Other songs to mention: “Blue on Blue” by Bobby Vinton or The Gals & Pals, “A Penny for your Thoughts” by Tavares, *”One and One by Hall & Oates, “Dominique” by The Singing Nun, “Ma Baker” by Boney M, “Always & Forever” by Heat Wave, “Those Oldies But Goodies”(Remind Me Of You) by Little Caesar & The Romans and many more. These songs trigger off some memories of my younger years. Some I can remember doing specific things in that time and place. Some, not at all.
**Thanks to YouTube for great content
**Ironically, two weeks ago, there was a free Japanese concert in the park in New York City Bryant Park. Music was great. The instruments used were Japanese work of art. So glad that I was there to learn a little more of Japan’s art and culture.
*I met John Oates from Hall & Oates a few years ago when he came to my place of employment. He was going to Billboard Magazine which was inside the building. I said, “Hey, you are John Oates”. He replied, “Indeed I am”. “I love your music”. “Thanks” he said. Don’t remember if we bumped fist or shook hands but that was that.
It is common to see the classics in commercials these days. I even heard a very old reggae in a commercial here in the US. It’s not even reggae but the earlier version before that. What’s that, Ska I believe. I’m born in Jamaica when Ska was about fading out and Reggae was on the rise. Ska triggers a memory that is unusually special to me. Ska was the foundation to the rise of great Reggae music.

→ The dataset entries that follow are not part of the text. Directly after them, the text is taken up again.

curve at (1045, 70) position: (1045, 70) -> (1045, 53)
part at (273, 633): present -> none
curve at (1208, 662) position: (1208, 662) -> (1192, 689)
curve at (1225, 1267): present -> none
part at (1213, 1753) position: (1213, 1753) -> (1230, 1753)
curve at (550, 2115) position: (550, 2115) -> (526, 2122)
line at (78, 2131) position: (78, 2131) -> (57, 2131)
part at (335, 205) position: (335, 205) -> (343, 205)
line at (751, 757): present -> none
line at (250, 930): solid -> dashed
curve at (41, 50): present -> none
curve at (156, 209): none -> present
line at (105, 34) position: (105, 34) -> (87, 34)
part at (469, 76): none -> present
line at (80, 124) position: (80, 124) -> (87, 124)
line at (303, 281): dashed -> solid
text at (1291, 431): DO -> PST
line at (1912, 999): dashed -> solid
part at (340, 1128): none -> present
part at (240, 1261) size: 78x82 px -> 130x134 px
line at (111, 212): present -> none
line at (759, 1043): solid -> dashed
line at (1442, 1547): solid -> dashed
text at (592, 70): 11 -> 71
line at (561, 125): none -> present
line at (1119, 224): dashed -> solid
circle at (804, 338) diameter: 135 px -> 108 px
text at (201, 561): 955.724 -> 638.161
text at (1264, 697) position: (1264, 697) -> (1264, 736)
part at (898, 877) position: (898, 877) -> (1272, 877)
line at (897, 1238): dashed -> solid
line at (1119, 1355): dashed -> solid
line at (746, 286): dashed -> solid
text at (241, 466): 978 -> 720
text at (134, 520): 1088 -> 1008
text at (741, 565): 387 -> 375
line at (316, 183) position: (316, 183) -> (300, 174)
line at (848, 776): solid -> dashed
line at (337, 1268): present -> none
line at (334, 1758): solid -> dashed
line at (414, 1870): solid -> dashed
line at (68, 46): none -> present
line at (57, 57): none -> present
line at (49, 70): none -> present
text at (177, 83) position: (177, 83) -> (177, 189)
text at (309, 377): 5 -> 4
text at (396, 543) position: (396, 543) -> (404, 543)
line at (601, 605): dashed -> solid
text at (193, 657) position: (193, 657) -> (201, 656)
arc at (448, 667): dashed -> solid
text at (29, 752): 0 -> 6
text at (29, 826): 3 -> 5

It is so easy to hear the classics. Thanks to radio and television, retail stores, singing and dancing people in stores, people who’s earphones are too loud and the annoying trend where people are walking the streets playing music on their mini portable wireless speakers. Nevertheless, all these can trigger a memory. Once the music is in my head….it’s over.
Give me a great film. Food from my youth. Places. You name it. Nothing brings back memories than the music I heard in my childhood years.